È il quadro dello stato delle emissioni nazionali contenuto nei due rapporti presentati oggi da Ispra in videoconferenza, il “National Inventory Report 2020” e l’“Informative Inventory Report 2020”, le due comunicazioni ufficiali che il nostro Paese prepara secondo quanto previsto dalla Convenzione Quadro sui Cambiamenti Climatici delle Nazioni Unite, dal Protocollo di Kyoto e dal Meccanismo di Monitoraggio dei Gas Serra dell’Unione Europea. Nei due documenti vengono analizzati gli andamenti delle emissioni dal 1990 al 2018 dei gas serra e degli altri inquinanti, descrivendone le sorgenti e documentando le metodologie di stima.
Dei 428 milioni di tonnellate di CO2 immessi in atmosfera in Italia nel 2018, il 24,4% sono emissioni prodotte dal trasporto, il 24% dalle industrie energetiche, il 19,5% dal settore residenziale e dai servizi, il 12,6% dall’industria manifatturiera, l’8% da processi industriali, il 7% dall’agricoltura, poco più del 4% dai rifiuti. Per quanto riguarda i singoli inquinanti, viene rilevato che per il PM10 primario la fonte principale di emissione è il riscaldamento (54%) ed è l’unico che aumenta le proprie emissioni (+41%) a causa della crescita della combustione di legna per il riscaldamento residenziale. Per quanto riguarda gli ossidi di azoto (NOx) la principale fonte di emissione rimane il trasporto su strada che comunque mostra una riduzione del 71% dal 1990 al 2018; tra i settori interessati l’unico che evidenzia un aumento delle emissioni è il riscaldamento (+36%).

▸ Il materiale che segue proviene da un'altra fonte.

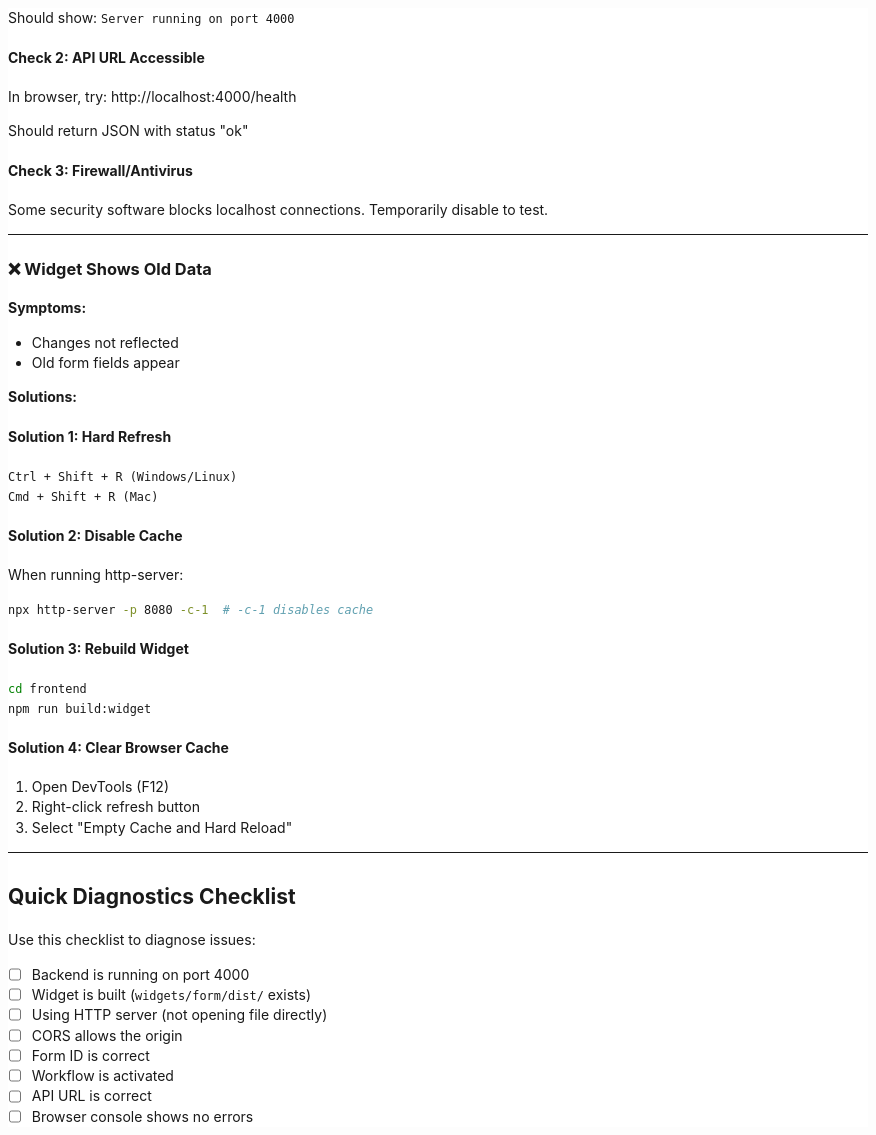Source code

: Should show: `Server running on port 4000`

#### Check 2: API URL Accessible
In browser, try: http://localhost:4000/health

Should return JSON with status "ok"

#### Check 3: Firewall/Antivirus
Some security software blocks localhost connections. Temporarily disable to test.

---

### ❌ Widget Shows Old Data

**Symptoms:**
- Changes not reflected
- Old form fields appear

**Solutions:**

#### Solution 1: Hard Refresh
```
Ctrl + Shift + R (Windows/Linux)
Cmd + Shift + R (Mac)
```

#### Solution 2: Disable Cache
When running http-server:
```bash
npx http-server -p 8080 -c-1  # -c-1 disables cache
```

#### Solution 3: Rebuild Widget
```bash
cd frontend
npm run build:widget
```

#### Solution 4: Clear Browser Cache
1. Open DevTools (F12)
2. Right-click refresh button
3. Select "Empty Cache and Hard Reload"

---

## Quick Diagnostics Checklist

Use this checklist to diagnose issues:

- [ ] Backend is running on port 4000
- [ ] Widget is built (`widgets/form/dist/` exists)
- [ ] Using HTTP server (not opening file directly)
- [ ] CORS allows the origin
- [ ] Form ID is correct
- [ ] Workflow is activated
- [ ] API URL is correct
- [ ] Browser console shows no errors
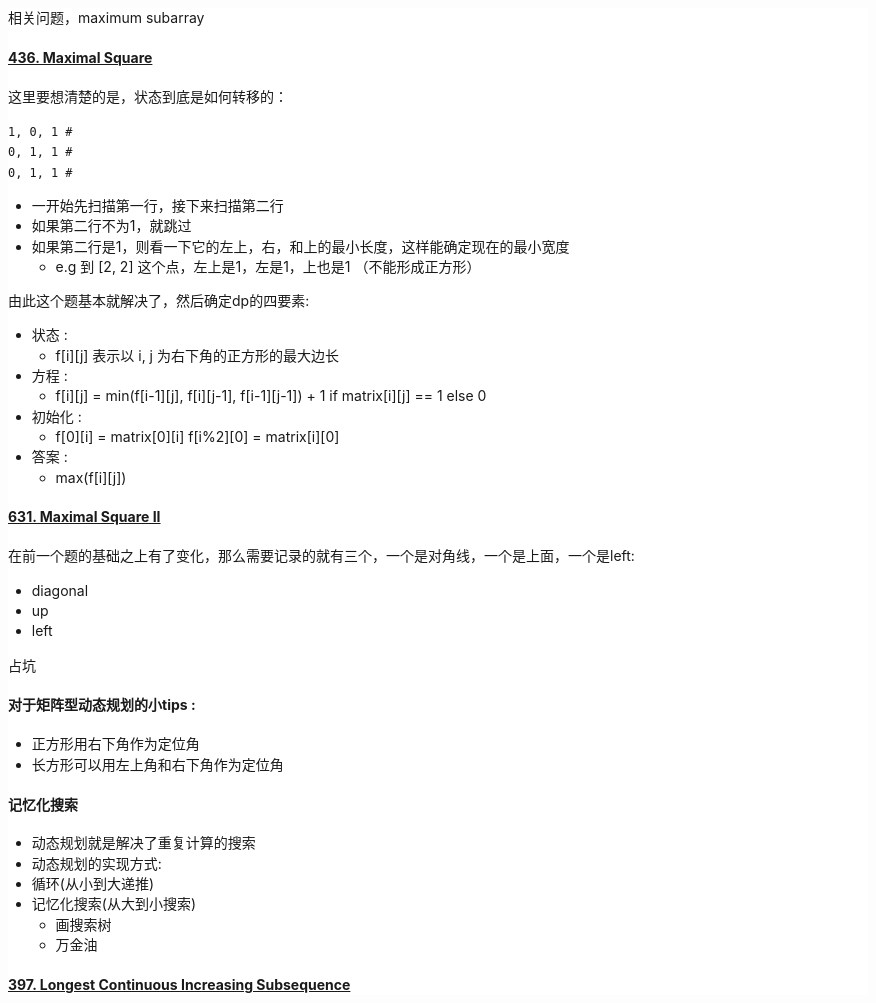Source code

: 相关问题，maximum subarray

#### [436. Maximal Square](https://www.lintcode.com/problem/maximal-square/description)

这里要想清楚的是，状态到底是如何转移的：

```text
1, 0, 1 # 
0, 1, 1 # 
0, 1, 1 #
```

* 一开始先扫描第一行，接下来扫描第二行
* 如果第二行不为1，就跳过
* 如果第二行是1，则看一下它的左上，右，和上的最小长度，这样能确定现在的最小宽度
  * e.g 到 \[2, 2\] 这个点，左上是1，左是1，上也是1 （不能形成正方形）

由此这个题基本就解决了，然后确定dp的四要素:

* 状态 : 
  * f\[i\]\[j\] 表示以 i, j 为右下角的正方形的最大边长 
* 方程 : 
  * f\[i\]\[j\] = min\(f\[i-1\]\[j\], f\[i\]\[j-1\], f\[i-1\]\[j-1\]\) + 1 if matrix\[i\]\[j\] == 1 else 0
* 初始化 :  
  * f\[0\]\[i\] = matrix\[0\]\[i\] f\[i%2\]\[0\] = matrix\[i\]\[0\]
* 答案 : 
  * max\(f\[i\]\[j\]\)

#### [631. Maximal Square II](https://www.lintcode.com/problem/maximal-square-ii/description)

在前一个题的基础之上有了变化，那么需要记录的就有三个，一个是对角线，一个是上面，一个是left:

* diagonal
* up
* left

占坑

#### 对于矩阵型动态规划的小tips :

* 正方形用右下角作为定位角
* 长方形可以用左上角和右下角作为定位角

#### 记忆化搜索

* 动态规划就是解决了重复计算的搜索
*  动态规划的实现方式:
  * 循环\(从小到大递推\)
  * 记忆化搜索\(从大到小搜索\)
    * 画搜索树
    * 万金油

#### [397. Longest Continuous Increasing Subsequence](https://www.lintcode.com/problem/longest-continuous-increasing-subsequence/description)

Come abbiamo visto, circa la metà delle emissioni nazionali di gas climalteranti derivano dai settori della produzione di energia e dei trasporti, con un aumento del 2% rispetto ai livelli del 1990. L’aumento maggiore è dovuto al trasporto su strada (+3%), a causa dell’incremento della mobilità di merci e passeggeri. Da sottolineare la diminuzione delle emissioni prodotte dalle industrie energetiche che, rispetto al 1990, scendono del 30%, a fronte di un aumento delle produzione di energia termoelettrica ed elettrica. Il settore dei processi industriali registra una diminuzione di emissioni di oltre il 14%, mentre segnano un aumento del 5,6% quelle derivanti dalla gestione e dal trattamento dei rifiuti, che però sono destinate a ridursi nei prossimi anni grazie all’aumento della raccolta differenziata e alla riduzione del conferimento in discarica.
Gli obiettivi di riduzione delle emissioni di gas serra al 2030 sono definiti, a livello europeo, dal cosiddetto “Pacchetto dell’energia”, che prevede una riduzione del 40% di tali emissioni entro il 2030 rispetto ai livelli del 1990. Per raggiungere questo obiettivo l’Italia dovrà ridurre le emissioni di gas serra di una quantità pari a circa 50 milioni di tonnellate di CO2 equivalenti annui.
Secondo uno studio dell’Università di Amburgo il Mar Glaciale Artico potrebbe ritrovarsi del tutto libero dai ghiacci in estate anche prima del 2050. La ricerca ha analizzato i risultati di 40 diversi modelli climatici e ha considerato la futura evoluzione della copertura di ghiaccio al Polo Nord per uno scenario “con elevate emissioni future di CO2 e scarse misure di protezione in favore del clima”. Con queste simulazioni il ghiaccio marino nell’Artico “scompariva assai rapidamente in estate”. Tuttavia, il nuovo studio rivela come “il ghiaccio marino artico in estate scompaia occasionalmente anche se le emissioni di CO2 sono rapidamente ridotte”.
Passato lo tsunami del coronavirus occorrerà fare qualche riflessione e anche qualche intervento concreto per prevenire fenomeni dalle conseguenze catastrofiche. Si dovrà dar seguito a quel “Green Deal” che sia la Commissione Europea che il governo italiano hanno messo in campo. Potrebbe rivelarsi uno strumento utile alla tanto auspicata ripresa economica.